KHAN YOUNIS, Gaza Strip, 6 June 2003 — Palestinian activists clutching assault rifles and mortar launchers crawled commando-style through fields near a heavily guarded bloc of Jewish settlements in the Gaza Strip yesterday.
A day after Palestinian Prime Minister Mahmoud Abbas called on militants to halt violence and disarm, gunmen linked to his own Fatah movement trained for attacks that could undermine pledges he made at a US-led summit in Jordan.
Abbas met US President George W. Bush and Israeli Prime Minister Ariel Sharon on Wednesday in the Jordanian resort of Aqaba, where the sides agreed to work to advance a US-backed peace “road map”. But activist groups wasted little time in rejecting Abbas’ call to disarm, denouncing the peace plan and vowing to keep up a 32-month-old uprising for independence as long as Israel occupies Palestinian land.
“The road map leads us to hell. It is a plan that is doomed to fail,” a masked spokesman for the Al-Aqsa Martyrs Brigades said in Khan Younis refugee camp in southern Gaza. He said Al-Aqsa, Fatah’s armed offshoot, which has carried out bombings and shooting attacks on Israelis, would give Israel a “painful response” in coming days.
As he spoke, members of the Fatah-linked group, some with faces painted and chanting “We are all martyrs-in-waiting”, fanned out in the area for military drills. Some crawled through fields or took cover in bushes while others set up mortar launchers aimed at Israeli positions near the outskirts of the camp.
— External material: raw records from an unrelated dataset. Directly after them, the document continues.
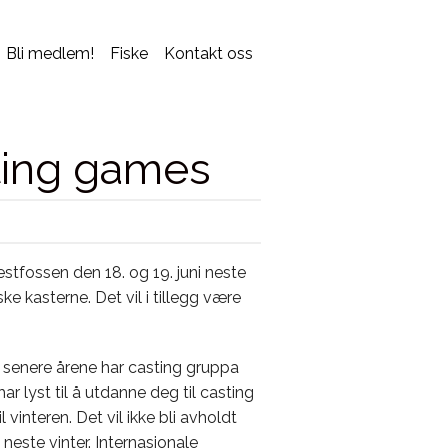
Bli medlem!
Fiske
Kontakt oss
ting games
estfossen den 18.
og 19. juni neste
e kasterne. Det vil i tillegg være
e senere årene har casting gruppa
ar lyst til å utdanne deg til casting
 vinteren. Det vil ikke bli avholdt
 neste vinter. Internasjonale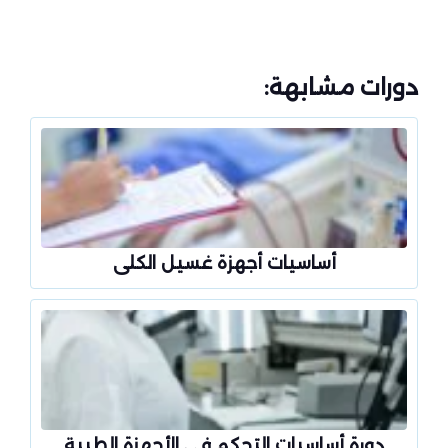
دورات مشابهة:
أساسيات أجهزة غسيل الكلى
دورة أساسيات التحكم في الأجهزة الطبية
Sharon has made clear that he will grant no major concessions, such as lifting a military blockade on Palestinian areas or pulling back troops, until Abbas cracks down on militants. The road map requires Abbas to rein in violence. He has preferred negotiations with militant groups to avoid the possibility of sparking civil war, and has predicted a agreement with them in a matter of weeks.
And the armed wing of the Democratic Front for the Liberation of Palestine (DFLP) said it would continue military operations against Israeli occupation. “We will continue armed resistance until the occupation and aggression against the Palestinian people come to an end. It is our right and it’s our response to the dangerous resolutions of the Aqaba summit,” The National Resistance Brigades said in a statement in Gaza.
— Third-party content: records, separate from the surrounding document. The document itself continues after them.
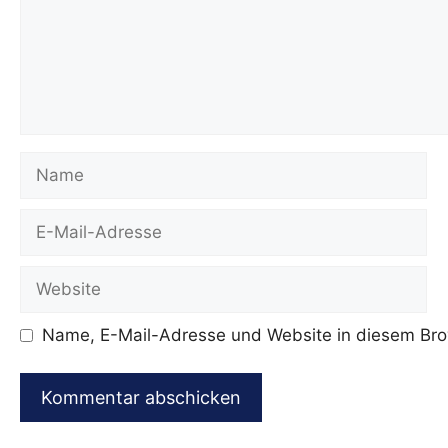
Name
E-
Mail-
Adresse
Website
Name, E-Mail-Adresse und Website in diesem Bro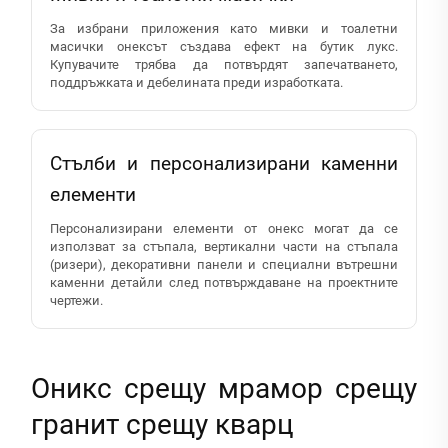
За избрани приложения като мивки и тоалетни
масички онексът създава ефект на бутик лукс.
Купувачите трябва да потвърдят запечатването,
поддръжката и дебелината преди изработката.
Стълби и персонализирани каменни
елементи
Персонализирани елементи от онекс могат да се
използват за стъпала, вертикални части на стъпала
(ризери), декоративни панели и специални вътрешни
каменни детайли след потвърждаване на проектните
чертежи.
Оникс срещу мрамор срещу
гранит срещу кварц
The armed wing of the DFLP is a secular branch of the Palestine Liberation Organization. The group thus joined other radical factions such Hamas, Islamic Jihad and the Popular Front for the Liberation of Palestine in defying their prime minister’s attempt to comply with the road map for peace.
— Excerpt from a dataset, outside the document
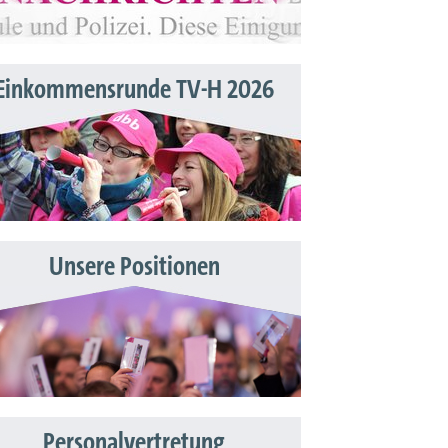
Einkommensrunde TV-H 2026
Unsere Positionen
Personalvertretung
A day after the Aqaba summit injected hope into a region torn by 32 months of violence and economic crisis, the Palestinians in general remained cautious, saying they will only believe in the road map if their daily lives started changing. For the residents of Ramallah, which sits at the crossroads of the West Bank and used to be a pulsating business city, there is no better thermometer of political progress than the movement of the military roadblocks that have paralyzed the town since the outbreak of the intifada, or uprising, in September 2000.
“I saw the speeches on television and I could feel that something was happening,” said Amr Mahmud. “So when I went out this morning, I was hoping the road would be open, but nothing had changed,” said the 27-year-old, who earns a living by driving villagers from around Ramallah to the Israeli checkpoints guarding access to the center.
“This is what matters to me, the checkpoints. I don’t feel hope by watching TV, I feel hope when my life starts changing,” he said. Palestinian President Yasser Arafat, who was excluded from the Red Sea talks, charged yesterday that Israel had so far “done nothing on the ground”.
Yasser Suleiman, 42, praised Abbas’ “balanced speech” but shared Arafat’s skepticism toward Sharon’s promises. “Israel will do nothing. As you can see I still have to walk for miles everyday because the roads are blocked,” he said, as he walked beneath a scolding sun the nearly three kilometers separating the Surda checkpoint from Ramallah.
Egypt’s opposition Muslim Brotherhood urged the Palestinians to reject calls issued at the peace summits. “The road map and the two summits in Sharm El-Sheikh and Aqaba seek to abort the intifada, to stop the resistance, to achieve security for the Zionist entity and drag the Palestinian people into internal conflicts, even a civil war,” the Brotherhood warned in a statement to AFP in Cairo.
“The Muslim Brotherhood calls for rejecting these Zionist plots and to stick firmly to the resistance so that the Palestinian people can regain their rights,” the statement said.